The New York Times has a great article on veterans finding camaraderie and healing around the soil of a garden at the Veterans Affairs Medical Center in East Orange, NJ. It tells the story of Reggie Mourning, a Vietnam veteran who spent many years driving a truck and, in the early 2000s, approaching homelessness. A man who wears 9mm pistol rounds on a chain around his neck and battled substance abuse for many years, he seems an unlikely candidate to embrace gardening. However Mourning, like many other veterans at the VA Center, has found solace in the gardening program, which has been undertaken in partnership with Planetree. The veterans at the Center plant, weed, tend to, and pick a variety of crops — harvesting some 1,000 pounds of vegetables this past summer.

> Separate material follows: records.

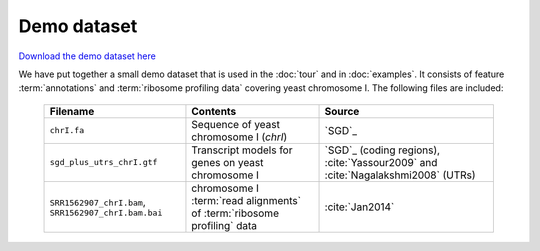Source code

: Demo dataset
============

 .. TODO update the demo dataset filename to include package name

`Download the demo dataset here <_static/demo.tar.bz2>`_

We have put together a small demo dataset that is used in the :doc:`tour`
and in :doc:`examples`. It consists of feature :term:`annotations` and 
:term:`ribosome profiling data` covering yeast chromosome I. The following
files are included:

    ======================================================  =======================================================================  ============================================
    **Filename**                                            **Contents**                                                             **Source**
    ------------------------------------------------------  -----------------------------------------------------------------------  --------------------------------------------
    ``chrI.fa``                                             Sequence of yeast chromosome I (`chrI`)                                    `SGD`_

    ``sgd_plus_utrs_chrI.gtf``                              Transcript models for genes on yeast chromosome I                          `SGD`_ (coding regions), :cite:`Yassour2009` and :cite:`Nagalakshmi2008` (UTRs)

    ``SRR1562907_chrI.bam``, ``SRR1562907_chrI.bam.bai``    chromosome I :term:`read alignments` of :term:`ribosome profiling` data    :cite:`Jan2014`
    ======================================================  =======================================================================  ============================================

For many of the veterans, the experience has been less about growing food and more about learning about themselves. So Mr. Mourning has felt a special kinship with Josh Urban, a 30-year-old Iraq and Afghanistan veteran who also suffers from post-traumatic stress disorder. He had also found himself isolated, unable to fully reintegrate into the world outside the war zone, until tilling the soil with his fellow veterans helped him make his peace with life back home.
Patrick Corcoran, who served with the Marines in Lebanon, said: “It just lowers the volume in my head. It allows me to think on a rational level.”